Where Human Judgment Was Essential
Architecture Decisions
Why medallion architecture? The security team needed:
- Bronze: Raw data preservation for audit trails
- Silver: Type-safe, business-ready dimensions and facts
- Gold: Pre-aggregated metrics for fast dashboard queries
AI could generate SQL, but couldn’t make this decision.
Business Context
The IS-GOV team tracks SLA compliance for vulnerability remediation. Different risk levels have different SLA windows:
- Critical: 7 days
- High: 30 days
- Medium: 90 days
I learned this from conversations with the security team, not from AI.
Data Quality
The source data had issues:
- Risk level variations (“CRITICAL” vs “Critical” vs “critical”)

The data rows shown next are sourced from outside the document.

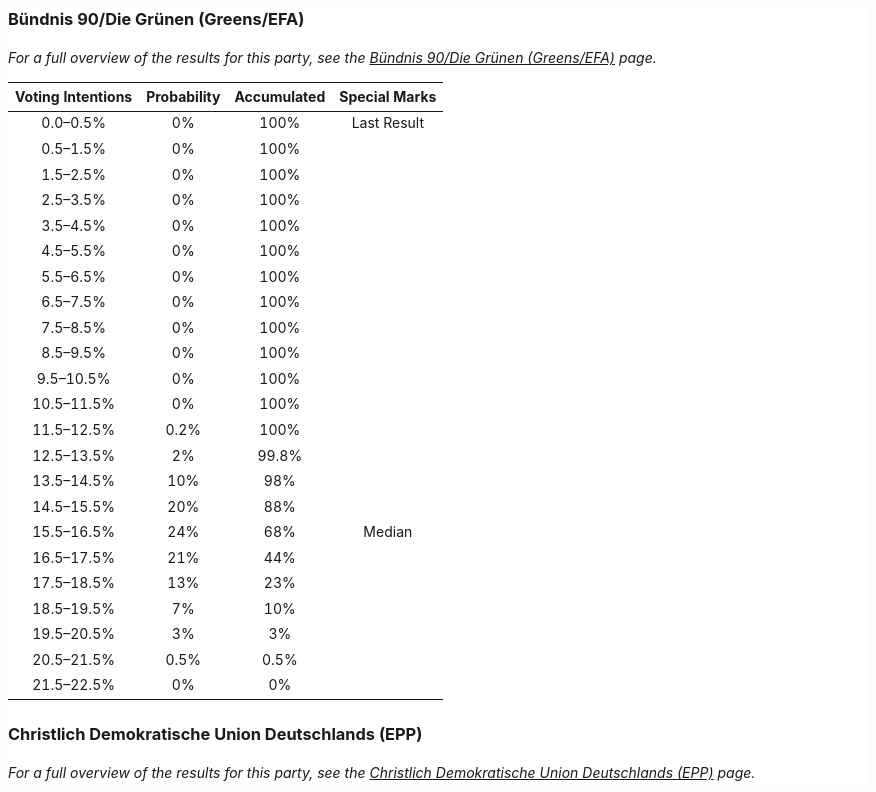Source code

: ### Bündnis 90/Die Grünen (Greens/EFA)

*For a full overview of the results for this party, see the [Bündnis 90/Die Grünen (Greens/EFA)](party-bündnis90diegrünengreensefa.html) page.*

| Voting Intentions | Probability | Accumulated | Special Marks |
|:-----------------:|:-----------:|:-----------:|:-------------:|
| 0.0–0.5% | 0% | 100% | Last Result |
| 0.5–1.5% | 0% | 100% |  |
| 1.5–2.5% | 0% | 100% |  |
| 2.5–3.5% | 0% | 100% |  |
| 3.5–4.5% | 0% | 100% |  |
| 4.5–5.5% | 0% | 100% |  |
| 5.5–6.5% | 0% | 100% |  |
| 6.5–7.5% | 0% | 100% |  |
| 7.5–8.5% | 0% | 100% |  |
| 8.5–9.5% | 0% | 100% |  |
| 9.5–10.5% | 0% | 100% |  |
| 10.5–11.5% | 0% | 100% |  |
| 11.5–12.5% | 0.2% | 100% |  |
| 12.5–13.5% | 2% | 99.8% |  |
| 13.5–14.5% | 10% | 98% |  |
| 14.5–15.5% | 20% | 88% |  |
| 15.5–16.5% | 24% | 68% | Median |
| 16.5–17.5% | 21% | 44% |  |
| 17.5–18.5% | 13% | 23% |  |
| 18.5–19.5% | 7% | 10% |  |
| 19.5–20.5% | 3% | 3% |  |
| 20.5–21.5% | 0.5% | 0.5% |  |
| 21.5–22.5% | 0% | 0% |  |

### Christlich Demokratische Union Deutschlands (EPP)

*For a full overview of the results for this party, see the [Christlich Demokratische Union Deutschlands (EPP)](party-christlichdemokratischeuniondeutschlandsepp.html) page.*
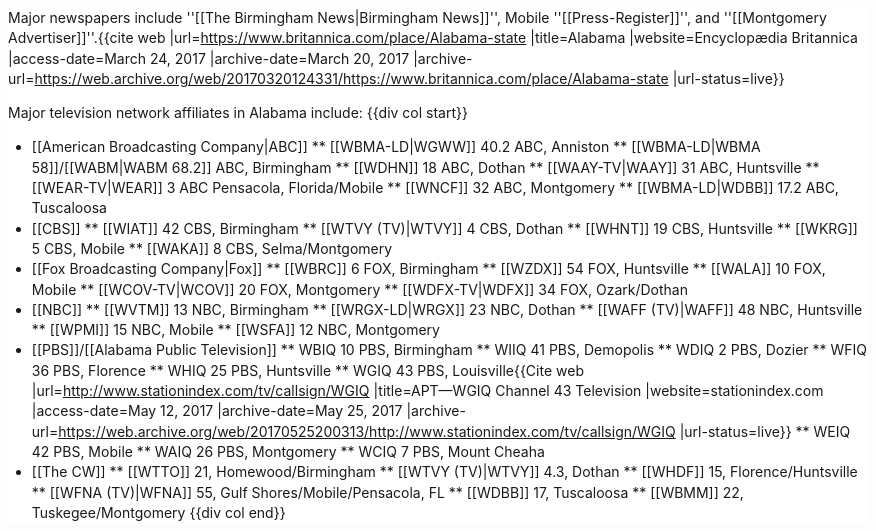 Major newspapers include ''[[The Birmingham News|Birmingham News]]'', Mobile ''[[Press-Register]]'', and ''[[Montgomery Advertiser]]''.<ref>{{cite web |url=https://www.britannica.com/place/Alabama-state |title=Alabama |website=Encyclopædia Britannica |access-date=March 24, 2017 |archive-date=March 20, 2017 |archive-url=https://web.archive.org/web/20170320124331/https://www.britannica.com/place/Alabama-state |url-status=live}}</ref>

Major television network affiliates in Alabama include:
{{div col start}}
* [[American Broadcasting Company|ABC]]
** [[WBMA-LD|WGWW]] 40.2 ABC, Anniston
** [[WBMA-LD|WBMA 58]]/[[WABM|WABM 68.2]] ABC, Birmingham
** [[WDHN]] 18 ABC, Dothan
** [[WAAY-TV|WAAY]] 31 ABC, Huntsville
** [[WEAR-TV|WEAR]] 3 ABC Pensacola, Florida/Mobile
** [[WNCF]] 32 ABC, Montgomery
** [[WBMA-LD|WDBB]] 17.2 ABC, Tuscaloosa
* [[CBS]]
** [[WIAT]] 42 CBS, Birmingham
** [[WTVY (TV)|WTVY]] 4 CBS, Dothan
** [[WHNT]] 19 CBS, Huntsville
** [[WKRG]] 5 CBS, Mobile
** [[WAKA]] 8 CBS, Selma/Montgomery
* [[Fox Broadcasting Company|Fox]]
** [[WBRC]] 6 FOX, Birmingham
** [[WZDX]] 54 FOX, Huntsville
** [[WALA]] 10 FOX, Mobile
** [[WCOV-TV|WCOV]] 20 FOX, Montgomery
** [[WDFX-TV|WDFX]] 34 FOX, Ozark/Dothan
* [[NBC]]
** [[WVTM]] 13 NBC, Birmingham
** [[WRGX-LD|WRGX]] 23 NBC, Dothan
** [[WAFF (TV)|WAFF]] 48 NBC, Huntsville
** [[WPMI]] 15 NBC, Mobile
** [[WSFA]] 12 NBC, Montgomery
* [[PBS]]/[[Alabama Public Television]]
** WBIQ 10 PBS, Birmingham
** WIIQ 41 PBS, Demopolis
** WDIQ 2 PBS, Dozier
** WFIQ 36 PBS, Florence
** WHIQ 25 PBS, Huntsville
** WGIQ 43 PBS, Louisville<ref>{{Cite web |url=http://www.stationindex.com/tv/callsign/WGIQ |title=APT—WGIQ Channel 43 Television |website=stationindex.com |access-date=May 12, 2017 |archive-date=May 25, 2017 |archive-url=https://web.archive.org/web/20170525200313/http://www.stationindex.com/tv/callsign/WGIQ |url-status=live}}</ref>
** WEIQ 42 PBS, Mobile
** WAIQ 26 PBS, Montgomery
** WCIQ 7 PBS, Mount Cheaha
* [[The CW]]
** [[WTTO]] 21, Homewood/Birmingham
** [[WTVY (TV)|WTVY]] 4.3, Dothan
** [[WHDF]] 15, Florence/Huntsville
** [[WFNA (TV)|WFNA]] 55, Gulf Shores/Mobile/Pensacola, FL
** [[WDBB]] 17, Tuscaloosa
** [[WBMM]] 22, Tuskegee/Montgomery
{{div col end}}

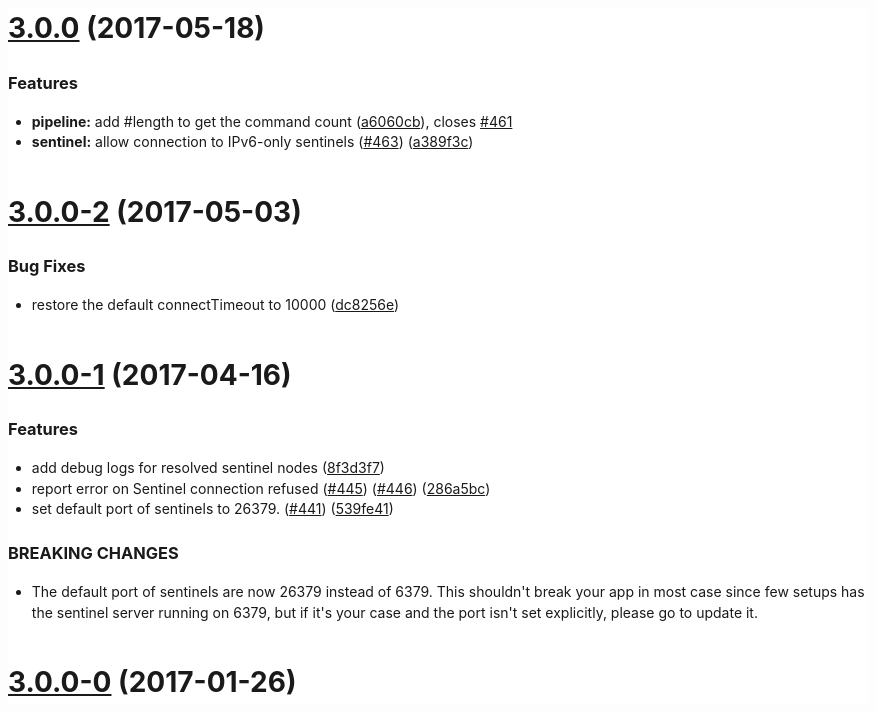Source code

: <a name="3.0.0"></a>
# [3.0.0](https://github.com/luin/ioredis/compare/v3.0.0-2...v3.0.0) (2017-05-18)


### Features

* **pipeline:** add #length to get the command count ([a6060cb](https://github.com/luin/ioredis/commit/a6060cb)), closes [#461](https://github.com/luin/ioredis/issues/461)
* **sentinel:** allow connection to IPv6-only sentinels ([#463](https://github.com/luin/ioredis/issues/463)) ([a389f3c](https://github.com/luin/ioredis/commit/a389f3c))



<a name="3.0.0-2"></a>
# [3.0.0-2](https://github.com/luin/ioredis/compare/v3.0.0-1...v3.0.0-2) (2017-05-03)


### Bug Fixes

* restore the default connectTimeout to 10000 ([dc8256e](https://github.com/luin/ioredis/commit/dc8256e))



<a name="3.0.0-1"></a>
# [3.0.0-1](https://github.com/luin/ioredis/compare/v3.0.0-0...v3.0.0-1) (2017-04-16)


### Features

* add debug logs for resolved sentinel nodes ([8f3d3f7](https://github.com/luin/ioredis/commit/8f3d3f7))
* report error on Sentinel connection refused ([#445](https://github.com/luin/ioredis/issues/445)) ([#446](https://github.com/luin/ioredis/issues/446)) ([286a5bc](https://github.com/luin/ioredis/commit/286a5bc))
* set default port of sentinels to 26379. ([#441](https://github.com/luin/ioredis/issues/441)) ([539fe41](https://github.com/luin/ioredis/commit/539fe41))


### BREAKING CHANGES

* The default port of sentinels are now 26379 instead of 6379. This shouldn't break your app in most case since few setups has the sentinel server running on 6379, but if it's your case and the port isn't set explicitly, please go to update it.



<a name="3.0.0-0"></a>
# [3.0.0-0](https://github.com/luin/ioredis/compare/v2.5.0...v3.0.0-0) (2017-01-26)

- Special characters in NetBIOS names
- Missing office assignments for some assets
I added normalization logic:
CASE
WHEN UPPER(TRIM(v.VUL_RISK_LEVEL)) IN ('CRITICAL') THEN 'Critical'
WHEN UPPER(TRIM(v.VUL_RISK_LEVEL)) IN ('HIGH') THEN 'High'
WHEN UPPER(TRIM(v.VUL_RISK_LEVEL)) IN ('MEDIUM') THEN 'Medium'
WHEN UPPER(TRIM(v.VUL_RISK_LEVEL)) IN ('LOW', 'LOWER') THEN 'Low'
ELSE 'Unknown'
END as VUL_RISK_LEVEL
These decisions required understanding the data and the team’s needs.
What I Learned
AI Accelerates, Doesn’t Replace
For repetitive tasks (schema generation, boilerplate SQL, documentation drafts), AI saved significant time. But the work that matters — understanding business requirements, making design decisions, validating quality — still required me.
Review Everything
AI-generated SQL isn’t always correct. I caught issues with:
- JOIN conditions that would cause row explosion
- Missing NULL handling
- Incorrect date parsing formats
Every AI output got reviewed before use.
Start Small
I didn’t build the whole pipeline with AI. I started with schema documentation, saw it worked well, then expanded to transformation SQL, then to data dictionary generation.
The Result
The Watson pipeline runs daily at 00:00 UTC. The security team now has:
- Self-service access to vulnerability analytics in Looker Studio
- Executive dashboards showing risk by region, age, and SLA compliance
- Operational reports for ticket tracking and remediation progress
Technical details:
- Platform: BigQuery + DataFlow
- Owner: IS-GOV Data Engineering (Role ID: 10427)
- Refresh: Daily full refresh (TRUNCATE + INSERT)
- Partitioning: Monthly by scan start date
- Clustering: Office region for geographic queries
Try This Yourself
If you’re curious about AI collaboration for data engineering:
- Pick a well-defined task — Schema documentation, boilerplate SQL, or data dictionary generation work well
- Be specific — “Generate a BigQuery schema for vulnerability tracking with fields X, Y, Z” beats “help me with a schema”
- Review everything — AI output is a starting point, not a final answer
- Notice the gaps — Where did you need to add business context? Those are the places where your judgment matters most
The Bottom Line
For this project, AI collaboration saved approximately 60 hours — time I could redirect to architecture decisions, stakeholder alignment, and higher-value work.
Estimated financial impact: $4,500-6,000 per project (based on $75-100/hour senior data engineer rates).
The methodology: I tracked time estimates for each task category, compared AI-assisted vs. manual approaches, and applied market hourly rates. These are estimates, not precise measurements — your actual savings will depend on how much of your work involves repetitive tasks like schema generation, boilerplate SQL, and documentation.
Key insight: AI accelerates execution on well-defined tasks. Humans still own strategy, business context, and quality validation.
This post reflects my experience building the Watson vulnerability management pipeline at MercadoLibre’s IS-GOV team. Time estimates are based on my experience with similar projects.